Savvy Cyclists Create Sticker That Shames Drivers Who Park in Bike Lanes

The neon green 'I Parked in a Bike Lane' decals let two-wheeled commuters voice their frustration with less-than-polite motor vehicle operators.

(Photo: Ola Dusegard/Getty Images)

Feb 17, 2015· 2 MIN READ
Culture and education editor Liz Dwyer has written about race, parenting, and social justice for several national publications. She was previously education editor at Good.

Sure, finding a parking spot for your car can be tough in most congested urban areas. But the next time you're considering double-parking in a lane for cyclists—even if it's just for a few minutes—you might find your vehicle decorated with a sticker that lets everyone know what you did: "I Parked in a Bike Lane."

(Photo: Courtesy I Parked in a Bike Lane)


The neon-green circles are the brainchild of two Toronto-based cyclists, who were so fed up with seeing vehicles double-parked in bike lanes that they decided a little public shaming was in order. Last August they began making the stickers for themselves and for friends as a joke. But given the ubiquity of the cars-in-bike-lanes problem, word of the effort has spread throughout the cycling community. Now the duo has a website where anyone can purchase rolls of 20 stickers for $5. Over the past few months it has sold 16,000 of the stickers to people from 20 countries.

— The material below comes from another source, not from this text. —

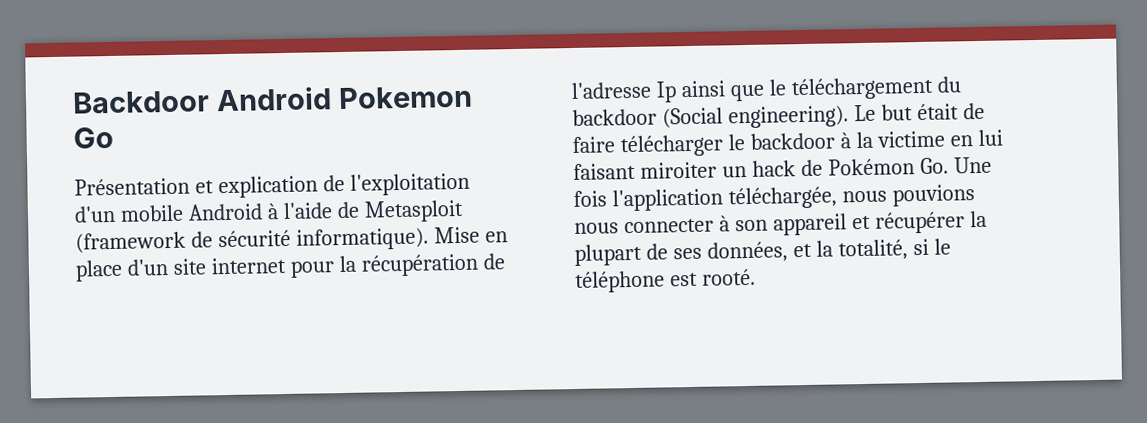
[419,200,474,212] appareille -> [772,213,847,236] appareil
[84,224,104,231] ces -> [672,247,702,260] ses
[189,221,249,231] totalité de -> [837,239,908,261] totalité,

“I've gotten so many emails from people saying their bike lane commutes are blocked by cars every single day,” wrote one of the anonymous creators of the stickers in an email.

Although it might not seem like that big a deal to block a bike lane while you dash into the dry cleaner, the obstruction forces cyclists to pedal into busy (and dangerous) car lanes. In 2012, according to the National Highway Traffic Safety Administration, 726 bicycle, tricycle, and unicycle riders were killed by motor vehicles, up 6 percent from the previous year. An additional 49,000 individuals were injured in accidents. At a time when we need more people to ditch their cars to cut pollution and reduce traffic congestion, putting folks at greater risk of being struck by a vehicle doesn't help the bicycling cause.

“Lots of cyclists, especially those that aren't comfortable riding in the flow of traffic, don't feel like they have a voice when their safety is compromised,” one of the creators wrote. The stickers are “an easy and non permanent/non damaging way to voice frustration.”

That said, the makers of the stickers have some sage advice for folks who want to slap the green circles on cars: "If you choose to participate, please be safe and aware of your actions - you may be confronted with aggression or legal implications from drivers," they wrote on their website. "Please take caution and use your judgement."

The makers of the stickers have received a few threats over email and through social media. Much of the vitriol reflects the long-standing divisions between car users and bikers.

“I hear things like 'Oh [bikers have] never driven a car, they don't pay for the roads so they should get off the road,’ ” wrote one of the creators. "Anyone who is bothered by this campaign should spend a week commuting by bike in the city, and I think they would change their minds."

As for angry drivers who may have had their double-parking behavior exposed, the website has a helpful tip for them too: "If you’ve reached this page because you’re angry someone stickered your car, the solution is really simple - DON’T PARK IN BIKE LANES," they wrote.